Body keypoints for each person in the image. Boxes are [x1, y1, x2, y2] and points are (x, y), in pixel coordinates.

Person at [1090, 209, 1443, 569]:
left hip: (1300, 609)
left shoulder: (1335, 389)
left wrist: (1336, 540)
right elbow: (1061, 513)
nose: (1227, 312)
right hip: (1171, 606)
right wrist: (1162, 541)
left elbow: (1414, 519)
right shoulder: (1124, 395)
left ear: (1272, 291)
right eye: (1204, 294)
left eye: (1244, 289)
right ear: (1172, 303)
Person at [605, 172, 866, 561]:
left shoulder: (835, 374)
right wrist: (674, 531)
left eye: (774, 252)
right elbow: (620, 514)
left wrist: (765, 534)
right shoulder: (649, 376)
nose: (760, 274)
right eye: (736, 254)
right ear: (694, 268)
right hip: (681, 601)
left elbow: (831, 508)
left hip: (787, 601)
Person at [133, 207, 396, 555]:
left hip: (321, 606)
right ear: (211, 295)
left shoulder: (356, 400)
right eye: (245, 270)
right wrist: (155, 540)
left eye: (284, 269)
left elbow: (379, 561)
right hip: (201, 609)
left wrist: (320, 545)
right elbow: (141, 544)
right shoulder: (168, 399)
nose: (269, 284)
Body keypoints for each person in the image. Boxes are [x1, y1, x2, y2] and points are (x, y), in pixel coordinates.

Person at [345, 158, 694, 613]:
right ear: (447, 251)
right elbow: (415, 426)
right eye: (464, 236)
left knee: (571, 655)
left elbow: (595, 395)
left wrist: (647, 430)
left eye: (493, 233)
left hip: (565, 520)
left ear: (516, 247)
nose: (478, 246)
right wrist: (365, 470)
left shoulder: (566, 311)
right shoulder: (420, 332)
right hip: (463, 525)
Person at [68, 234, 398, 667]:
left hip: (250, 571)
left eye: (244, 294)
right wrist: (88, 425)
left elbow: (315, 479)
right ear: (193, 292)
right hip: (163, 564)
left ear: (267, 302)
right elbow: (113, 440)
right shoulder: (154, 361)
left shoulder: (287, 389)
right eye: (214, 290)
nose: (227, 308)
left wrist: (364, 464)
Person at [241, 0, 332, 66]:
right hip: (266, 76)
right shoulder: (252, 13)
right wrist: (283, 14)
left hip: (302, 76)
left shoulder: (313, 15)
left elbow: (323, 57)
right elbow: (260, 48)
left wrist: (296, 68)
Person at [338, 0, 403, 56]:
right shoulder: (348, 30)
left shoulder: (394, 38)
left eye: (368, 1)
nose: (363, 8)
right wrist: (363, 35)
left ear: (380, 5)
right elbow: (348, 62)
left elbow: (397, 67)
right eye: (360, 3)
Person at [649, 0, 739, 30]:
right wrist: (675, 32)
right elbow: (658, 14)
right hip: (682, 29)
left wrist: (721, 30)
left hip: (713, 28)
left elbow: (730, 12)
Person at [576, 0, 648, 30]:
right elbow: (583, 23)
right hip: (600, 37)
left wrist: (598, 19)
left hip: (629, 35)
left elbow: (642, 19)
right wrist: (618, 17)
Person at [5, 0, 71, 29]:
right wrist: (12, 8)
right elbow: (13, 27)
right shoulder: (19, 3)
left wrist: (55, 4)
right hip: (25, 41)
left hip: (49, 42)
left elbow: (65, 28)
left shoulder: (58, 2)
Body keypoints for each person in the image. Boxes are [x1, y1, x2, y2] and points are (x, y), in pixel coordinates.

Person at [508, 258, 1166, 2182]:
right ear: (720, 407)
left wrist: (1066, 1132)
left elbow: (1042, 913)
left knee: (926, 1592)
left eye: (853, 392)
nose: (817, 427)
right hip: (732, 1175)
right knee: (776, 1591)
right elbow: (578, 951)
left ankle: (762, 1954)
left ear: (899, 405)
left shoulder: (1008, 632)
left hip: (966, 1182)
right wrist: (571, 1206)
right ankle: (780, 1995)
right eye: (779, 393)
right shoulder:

▶ **What the exercise asks**
When you answer, repeat every record exactly, omitting nothing.

▶ **Answer for this exercise**
Body keypoints for each person in the image. Boxes are [x1, y1, x2, y2] and points are (x, y), in pixel coordinates.

Person at [1090, 209, 1443, 569]:
left hip: (1300, 609)
left shoulder: (1335, 389)
left wrist: (1336, 540)
right elbow: (1061, 513)
nose: (1227, 312)
right hip: (1171, 606)
right wrist: (1162, 541)
left elbow: (1414, 519)
right shoulder: (1124, 395)
left ear: (1272, 291)
right eye: (1204, 294)
left eye: (1244, 289)
right ear: (1172, 303)
Person at [605, 172, 866, 561]:
left shoulder: (835, 374)
right wrist: (674, 531)
left eye: (774, 252)
right elbow: (620, 514)
left wrist: (765, 534)
right shoulder: (649, 376)
nose: (760, 274)
right eye: (736, 254)
right ear: (694, 268)
right hip: (681, 601)
left elbow: (831, 508)
left hip: (787, 601)
Person at [133, 207, 396, 555]:
left hip: (321, 606)
right ear: (211, 295)
left shoulder: (356, 400)
right eye: (245, 270)
right wrist: (155, 540)
left eye: (284, 269)
left elbow: (379, 561)
right hip: (201, 609)
left wrist: (320, 545)
right elbow: (141, 544)
right shoulder: (168, 399)
nose: (269, 284)
Body keypoints for each person in the image. Boxes are [x1, y1, x2, y2] and points are (x, y), in pixel coordinates.

Person at [345, 158, 694, 613]:
right ear: (447, 251)
right elbow: (415, 426)
right eye: (464, 236)
left knee: (571, 655)
left elbow: (595, 395)
left wrist: (647, 430)
left eye: (493, 233)
left hip: (565, 520)
left ear: (516, 247)
nose: (478, 246)
right wrist: (365, 470)
left shoulder: (566, 311)
right shoulder: (420, 332)
right hip: (463, 525)
Person at [68, 234, 398, 667]:
left hip: (250, 571)
left eye: (244, 294)
right wrist: (88, 425)
left elbow: (315, 479)
right ear: (193, 292)
right hip: (163, 564)
left ear: (267, 302)
right elbow: (113, 440)
right shoulder: (154, 361)
left shoulder: (287, 389)
right eye: (214, 290)
nose: (227, 308)
left wrist: (364, 464)
Person at [241, 0, 332, 66]:
right hip: (266, 76)
right shoulder: (252, 13)
right wrist: (283, 14)
left hip: (302, 76)
left shoulder: (313, 15)
left elbow: (323, 57)
right elbow: (260, 48)
left wrist: (296, 68)
Person at [338, 0, 403, 56]:
right shoulder: (348, 30)
left shoulder: (394, 38)
left eye: (368, 1)
nose: (363, 8)
right wrist: (363, 35)
left ear: (380, 5)
right elbow: (348, 62)
left elbow: (397, 67)
right eye: (360, 3)
Person at [649, 0, 739, 30]:
right wrist: (675, 32)
right elbow: (658, 14)
right hip: (682, 29)
left wrist: (721, 30)
left hip: (713, 28)
left elbow: (730, 12)
Person at [576, 0, 648, 30]:
right elbow: (583, 23)
right hip: (600, 37)
left wrist: (598, 19)
left hip: (629, 35)
left elbow: (642, 19)
right wrist: (618, 17)
Person at [5, 0, 71, 29]:
right wrist: (12, 8)
right elbow: (13, 27)
right shoulder: (19, 3)
left wrist: (55, 4)
right hip: (25, 41)
left hip: (49, 42)
left elbow: (65, 28)
left shoulder: (58, 2)
Body keypoints for each person in the image. Boxes are [x1, y1, x2, y2] and points are (x, y), in pixel coordinates.

Person at [508, 258, 1166, 2182]:
right ear: (720, 407)
left wrist: (1066, 1132)
left elbow: (1042, 913)
left knee: (926, 1592)
left eye: (853, 392)
nose: (817, 427)
right hip: (732, 1175)
right knee: (776, 1591)
right elbow: (578, 951)
left ankle: (762, 1954)
left ear: (899, 405)
left shoulder: (1008, 632)
left hip: (966, 1182)
right wrist: (571, 1206)
right ankle: (780, 1995)
right eye: (779, 393)
right shoulder:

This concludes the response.